Mécanismes de contrôle des coûts

Le Ministère s’est doté de mécanismes de contrôle pour s’assurer de payer le juste prix dans les contrats qu’il octroie.

Mécanisme de détection des soumissions anormalement basses ou anormalement élevées

Lorsque le prix d’une offre déposée diffère significativement, à la hausse ou à la baisse, du prix estimé pour la réalisation des travaux, une analyse rigoureuse est effectuée afin de s’assurer que la soumission pourra répondre aux impératifs de qualité, de prix et de délais attendus pour la réalisation des ouvrages publics.

Par exemple, si, en raison d’une mauvaise compréhension des travaux à effectuer, un entrepreneur soumissionne à un prix si bas qu’il mettrait en danger la bonne réalisation des travaux, le Ministère lui exige une justification sur les écarts constatés. Ce dernier peut décider de rejeter la soumission si les explications fournies ne lui apparaissent pas satisfaisantes.
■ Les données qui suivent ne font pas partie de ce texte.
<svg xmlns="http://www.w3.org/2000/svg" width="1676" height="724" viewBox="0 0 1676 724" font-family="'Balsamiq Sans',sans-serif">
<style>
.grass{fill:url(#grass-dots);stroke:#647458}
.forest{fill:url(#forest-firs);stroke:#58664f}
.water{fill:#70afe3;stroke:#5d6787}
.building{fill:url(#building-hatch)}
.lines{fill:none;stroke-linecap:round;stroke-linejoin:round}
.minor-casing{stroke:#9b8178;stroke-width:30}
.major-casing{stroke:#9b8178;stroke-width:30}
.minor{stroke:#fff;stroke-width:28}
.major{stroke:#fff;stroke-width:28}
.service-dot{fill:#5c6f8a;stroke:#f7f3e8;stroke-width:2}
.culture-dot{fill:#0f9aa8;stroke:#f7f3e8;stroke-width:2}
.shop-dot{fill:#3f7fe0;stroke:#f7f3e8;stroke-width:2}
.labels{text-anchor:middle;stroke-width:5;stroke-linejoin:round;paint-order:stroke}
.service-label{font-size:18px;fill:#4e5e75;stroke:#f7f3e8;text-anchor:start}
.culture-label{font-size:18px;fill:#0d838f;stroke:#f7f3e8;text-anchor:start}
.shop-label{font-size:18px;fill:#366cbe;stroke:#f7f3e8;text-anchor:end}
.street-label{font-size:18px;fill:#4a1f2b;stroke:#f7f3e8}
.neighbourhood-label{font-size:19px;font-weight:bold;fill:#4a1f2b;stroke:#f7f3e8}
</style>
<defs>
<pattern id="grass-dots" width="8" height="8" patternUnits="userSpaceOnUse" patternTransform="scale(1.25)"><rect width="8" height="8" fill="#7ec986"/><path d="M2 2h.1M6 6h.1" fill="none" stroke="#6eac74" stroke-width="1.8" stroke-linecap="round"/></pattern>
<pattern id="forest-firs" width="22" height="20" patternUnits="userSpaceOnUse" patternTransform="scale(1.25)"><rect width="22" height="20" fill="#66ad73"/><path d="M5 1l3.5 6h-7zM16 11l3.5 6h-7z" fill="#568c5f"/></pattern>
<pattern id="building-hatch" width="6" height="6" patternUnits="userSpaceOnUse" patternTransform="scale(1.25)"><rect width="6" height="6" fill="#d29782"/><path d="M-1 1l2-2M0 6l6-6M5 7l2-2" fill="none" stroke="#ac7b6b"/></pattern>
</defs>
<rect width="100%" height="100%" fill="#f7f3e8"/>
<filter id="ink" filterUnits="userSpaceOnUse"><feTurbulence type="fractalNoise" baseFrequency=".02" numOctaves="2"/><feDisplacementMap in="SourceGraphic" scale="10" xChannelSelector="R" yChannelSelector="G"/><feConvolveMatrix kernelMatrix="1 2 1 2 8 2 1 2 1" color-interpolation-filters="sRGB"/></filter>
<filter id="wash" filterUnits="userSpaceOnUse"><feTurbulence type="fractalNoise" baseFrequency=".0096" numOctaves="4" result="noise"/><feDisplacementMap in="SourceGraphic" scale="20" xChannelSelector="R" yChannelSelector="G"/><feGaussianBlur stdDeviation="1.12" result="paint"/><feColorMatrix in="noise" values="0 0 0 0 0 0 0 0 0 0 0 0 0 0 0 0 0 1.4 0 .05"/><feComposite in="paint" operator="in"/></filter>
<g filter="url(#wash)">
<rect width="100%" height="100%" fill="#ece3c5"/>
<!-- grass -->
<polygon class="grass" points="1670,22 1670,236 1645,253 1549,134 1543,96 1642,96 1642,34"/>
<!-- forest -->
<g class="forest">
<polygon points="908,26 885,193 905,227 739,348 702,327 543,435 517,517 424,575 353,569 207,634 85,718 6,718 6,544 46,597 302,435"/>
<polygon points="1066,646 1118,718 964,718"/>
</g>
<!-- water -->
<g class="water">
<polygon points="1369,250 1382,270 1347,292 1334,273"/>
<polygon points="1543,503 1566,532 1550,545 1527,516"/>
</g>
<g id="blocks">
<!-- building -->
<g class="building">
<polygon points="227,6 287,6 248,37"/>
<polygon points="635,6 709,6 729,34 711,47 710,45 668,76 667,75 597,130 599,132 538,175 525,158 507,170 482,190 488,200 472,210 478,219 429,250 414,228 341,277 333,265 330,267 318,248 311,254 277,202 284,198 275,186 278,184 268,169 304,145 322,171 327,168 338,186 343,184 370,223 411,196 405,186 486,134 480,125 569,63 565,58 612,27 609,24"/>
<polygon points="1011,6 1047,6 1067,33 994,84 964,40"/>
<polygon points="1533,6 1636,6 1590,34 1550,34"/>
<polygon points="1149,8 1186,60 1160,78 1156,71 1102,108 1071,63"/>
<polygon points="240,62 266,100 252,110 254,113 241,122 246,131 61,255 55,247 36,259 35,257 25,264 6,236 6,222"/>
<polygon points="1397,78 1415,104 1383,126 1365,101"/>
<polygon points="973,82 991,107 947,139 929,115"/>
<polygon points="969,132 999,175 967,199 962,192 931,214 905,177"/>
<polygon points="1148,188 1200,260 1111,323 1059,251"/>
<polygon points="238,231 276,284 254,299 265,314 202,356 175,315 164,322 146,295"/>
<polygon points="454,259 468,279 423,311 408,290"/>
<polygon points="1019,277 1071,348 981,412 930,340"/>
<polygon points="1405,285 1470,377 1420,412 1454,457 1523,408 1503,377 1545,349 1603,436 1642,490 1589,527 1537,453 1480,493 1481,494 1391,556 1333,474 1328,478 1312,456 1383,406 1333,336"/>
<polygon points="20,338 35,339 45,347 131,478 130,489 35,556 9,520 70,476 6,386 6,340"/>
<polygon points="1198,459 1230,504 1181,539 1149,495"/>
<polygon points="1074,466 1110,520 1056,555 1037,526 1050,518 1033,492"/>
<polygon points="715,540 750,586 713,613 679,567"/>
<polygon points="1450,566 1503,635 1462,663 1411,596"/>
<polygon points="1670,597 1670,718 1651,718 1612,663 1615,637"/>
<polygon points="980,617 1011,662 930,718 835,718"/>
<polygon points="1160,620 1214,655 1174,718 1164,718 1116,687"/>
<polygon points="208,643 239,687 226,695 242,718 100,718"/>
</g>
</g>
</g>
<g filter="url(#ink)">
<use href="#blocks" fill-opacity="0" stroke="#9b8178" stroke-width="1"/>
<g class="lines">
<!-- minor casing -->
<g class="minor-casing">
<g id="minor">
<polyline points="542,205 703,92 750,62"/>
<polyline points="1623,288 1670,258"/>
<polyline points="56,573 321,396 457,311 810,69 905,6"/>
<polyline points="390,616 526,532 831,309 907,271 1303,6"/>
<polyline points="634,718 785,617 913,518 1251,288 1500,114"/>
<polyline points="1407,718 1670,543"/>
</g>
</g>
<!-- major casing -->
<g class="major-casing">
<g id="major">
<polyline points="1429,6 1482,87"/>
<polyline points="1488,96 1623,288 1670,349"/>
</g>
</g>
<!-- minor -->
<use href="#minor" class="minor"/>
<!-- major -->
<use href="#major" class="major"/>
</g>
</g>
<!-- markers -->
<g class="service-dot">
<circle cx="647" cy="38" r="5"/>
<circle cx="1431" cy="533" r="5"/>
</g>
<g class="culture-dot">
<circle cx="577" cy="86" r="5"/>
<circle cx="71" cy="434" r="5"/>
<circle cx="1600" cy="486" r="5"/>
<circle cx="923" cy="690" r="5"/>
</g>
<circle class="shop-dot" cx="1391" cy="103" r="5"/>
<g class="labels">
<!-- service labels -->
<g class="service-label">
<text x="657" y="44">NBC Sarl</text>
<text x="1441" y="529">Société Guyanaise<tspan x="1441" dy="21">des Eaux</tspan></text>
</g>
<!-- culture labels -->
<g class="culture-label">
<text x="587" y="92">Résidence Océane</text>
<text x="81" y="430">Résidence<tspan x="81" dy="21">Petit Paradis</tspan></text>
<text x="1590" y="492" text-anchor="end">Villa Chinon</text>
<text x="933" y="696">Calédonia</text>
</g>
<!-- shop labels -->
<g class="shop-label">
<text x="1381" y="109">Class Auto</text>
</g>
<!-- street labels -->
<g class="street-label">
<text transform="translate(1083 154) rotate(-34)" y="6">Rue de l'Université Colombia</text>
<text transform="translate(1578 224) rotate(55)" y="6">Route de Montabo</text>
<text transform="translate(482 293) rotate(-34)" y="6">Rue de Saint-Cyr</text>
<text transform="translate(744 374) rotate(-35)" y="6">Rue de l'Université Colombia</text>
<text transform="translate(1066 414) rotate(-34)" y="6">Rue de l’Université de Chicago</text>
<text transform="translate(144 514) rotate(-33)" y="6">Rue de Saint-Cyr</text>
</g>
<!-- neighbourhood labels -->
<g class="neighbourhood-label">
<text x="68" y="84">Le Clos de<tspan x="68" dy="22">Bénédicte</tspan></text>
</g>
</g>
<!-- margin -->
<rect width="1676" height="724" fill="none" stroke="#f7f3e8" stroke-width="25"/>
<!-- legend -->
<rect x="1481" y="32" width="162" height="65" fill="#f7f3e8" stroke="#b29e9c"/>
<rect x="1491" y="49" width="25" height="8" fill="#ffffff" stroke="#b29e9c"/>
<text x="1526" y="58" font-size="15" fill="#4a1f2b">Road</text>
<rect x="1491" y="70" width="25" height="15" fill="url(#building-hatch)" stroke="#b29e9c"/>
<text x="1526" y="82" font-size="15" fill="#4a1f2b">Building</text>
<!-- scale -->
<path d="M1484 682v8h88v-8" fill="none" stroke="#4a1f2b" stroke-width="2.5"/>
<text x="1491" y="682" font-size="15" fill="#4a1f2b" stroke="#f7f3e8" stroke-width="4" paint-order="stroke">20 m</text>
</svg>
À l’inverse, lorsque le prix déposé dépasse de façon importante le prix estimé, le Ministère procède à une analyse visant à confronter son estimation à la réalité du marché. Si le Ministère juge que le prix soumis est trop élevé, il décide d’annuler l’appel d’offres. L’autorisation d’un sous-ministre adjoint sera alors requise. Si le Ministère prend la décision de signer le contrat, l'autorisation du sous-ministre est exigée.

Entre le 1er avril 2015 et le 31 mars 2017, 220 soumissions anormalement basses ont été analysées, dont 19 ont été soumises au Comité d’analyse des soumissions anormalement basses, Jusqu’à maintenant, le Ministère a rejeté 2 soumission et annulé 7 appels d’offres.

Mécanisme d’imputabilité des entreprises

Lorsque des dépenses supplémentaires sont attribuables à une activité sous la responsabilité d'un prestataire de services ou d’un entrepreneur, le Ministère veille à être indemnisé par ce dernier. En plus de mieux détecter les cas de fautes, d’apprécier efficacement le préjudice et de permettre au Ministère d’être indemnisé par le prestataire de services ou l’entrepreneur responsable, ce processus vise à s’assurer que le Ministère n’aura pas à assumer une dépense qui ne lui incombe pas.

Depuis 2014, 138 dossiers d’imputabilité ont été traités par le Ministère qui a récupéré la somme de 1,2 M$.